Much of the virus’ resurgence is concentrated in powerhouse states. California, Arizona, Florida, Texas, and South Carolina account for 37% of US gross domestic product, according to the team. By the time the virus’ rebound peaks, the economists expect half of the nation to be affected. Economic activity could plummet a second time to form a W-shaped trend or even sit at new lows for a prolonged period in an L-shaped slump, Bank of America warned.

“With half of the country slowly opening and half slowly closing, the economy could flatten out overall,” the team led by Ethan Harris said.

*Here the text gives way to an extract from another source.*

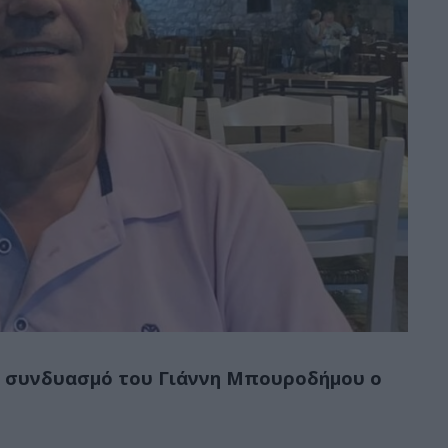
ν συνδυασμό του Γιάννη Μπουροδήμου ο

Read more:Goldman Sachs has formulated a strategy that could triple the market’s return within a year as volatility remains higher than normal — including 11 new stock picks for the months ahead

Bank of America’s forecast anticipated new virus hotspots, but the outbreaks’ rapid spread is adding a slew of downside risks. The current uptick in cases “shows no sign of peaking,” and a halt to reopening measures would only stop an acceleration of COVID-19’s spread. Stricter lockdowns could be necessary to fully contain the second outbreak, the economists said.

“Bending the curve will require significant changes in behavior either by law or individual choice,” they added.